** Begin GIVEN TEXT **
WELCOME
CALL FOR PROPOSALS (click here for Submissions)
2008 CONFERENCE THEME
The conference theme for this Participatory Design Conference, PDC 2008, is Experiences and Challenges. Join us to celebrate two decades of biennial PDCs. We invite you to reflect on past experiences and review the important lessons we have learned so as to better meet the new challenges of the future. What are the important trends, phenomena, developments, and views on participation and design etc., which in so many different ways challenge our traditions, our experiences and/or the current ‘wisdom’ within the field?
PD: HISTORY, PURPOSE & BACKGROUND
Participatory Design (PD) is a diverse collection of principles and practices aimed at making technologies, tools, environments, businesses, and social institutions more responsive to human needs. A central tenet of PD is the direct involvement of people in the co-design of things and technologies they use. Participatory Design Conferences have been held every two years since 1990 and have formed an important venue for international discussion of the collaborative, social, and political dimensions of technology innovation and use.

PDCs started as a dialogue about user involvement in IT systems development between, on the one hand, Scandinavian scholars and promoters and, on the other hand, European and Americans interested in how the Scandinavian experience could be adopted and extended. Since then, the conference agendas have broadened to address participatory approaches in a variety of other arenas, including communications, computer supported cooperative work (CSCW), healthcare, new media, architecture, the arts, and others.
** End GIVEN TEXT **
**DIRECTIONS**
A. According to the PDC 2008 page, why are attendees invited to reflect on past experiences and review lessons learned?
B. In the PDC 2008 page, take the part that opens with the words containing "2008 CONFERENCE THEME" and closes with "within the field?", and swap "lessons" for "insights".
** Begin MATERIAL PROVIDED **
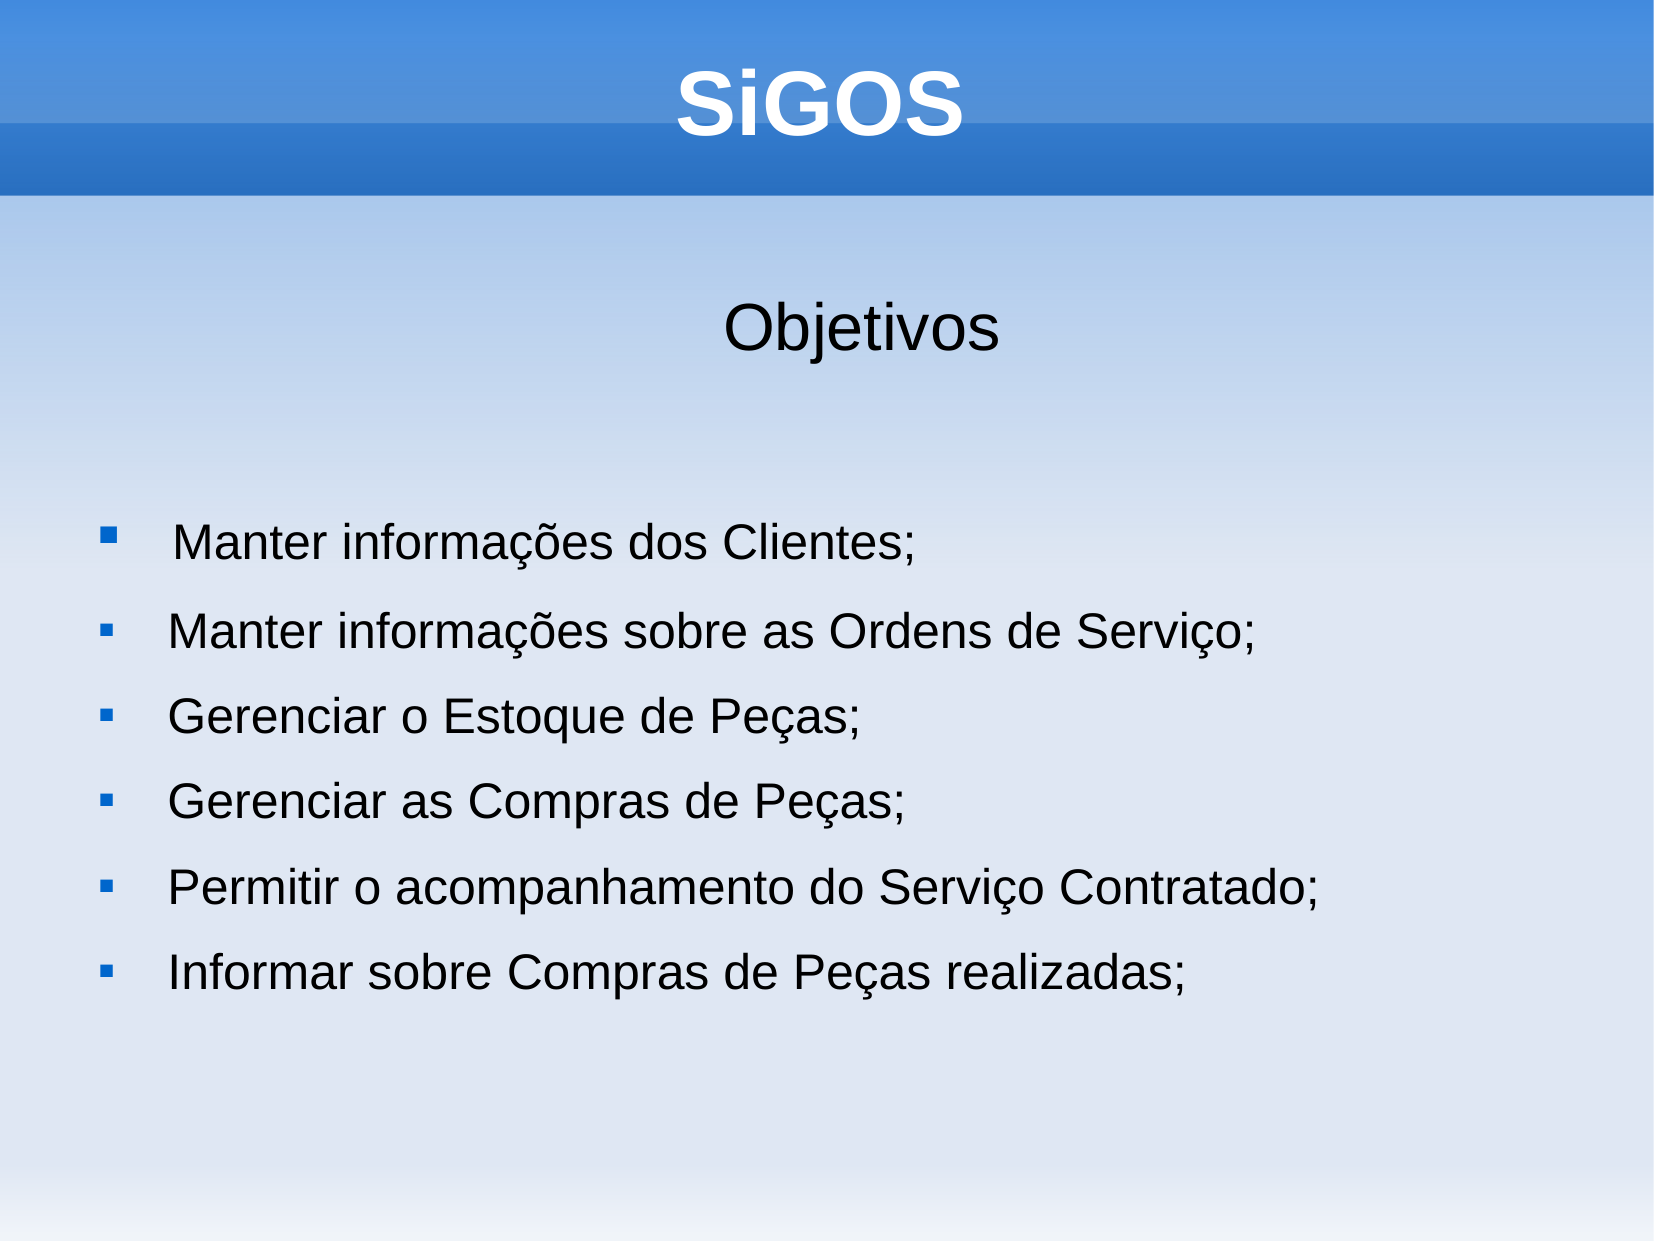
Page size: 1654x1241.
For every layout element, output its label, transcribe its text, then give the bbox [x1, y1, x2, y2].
** End MATERIAL PROVIDED **
**TASK-BY-TASK ANSWERS**
A. Attendees are invited to reflect on past experiences and review the important lessons learned so as to better meet the new challenges of the future.

B.
2008 CONFERENCE THEME
The conference theme for this Participatory Design Conference, PDC 2008, is Experiences and Challenges. Join us to celebrate two decades of biennial PDCs. We invite you to reflect on past experiences and review the important insights we have learned so as to better meet the new challenges of the future. What are the important trends, phenomena, developments, and views on participation and design etc., which in so many different ways challenge our traditions, our experiences and/or the current ‘wisdom’ within the field?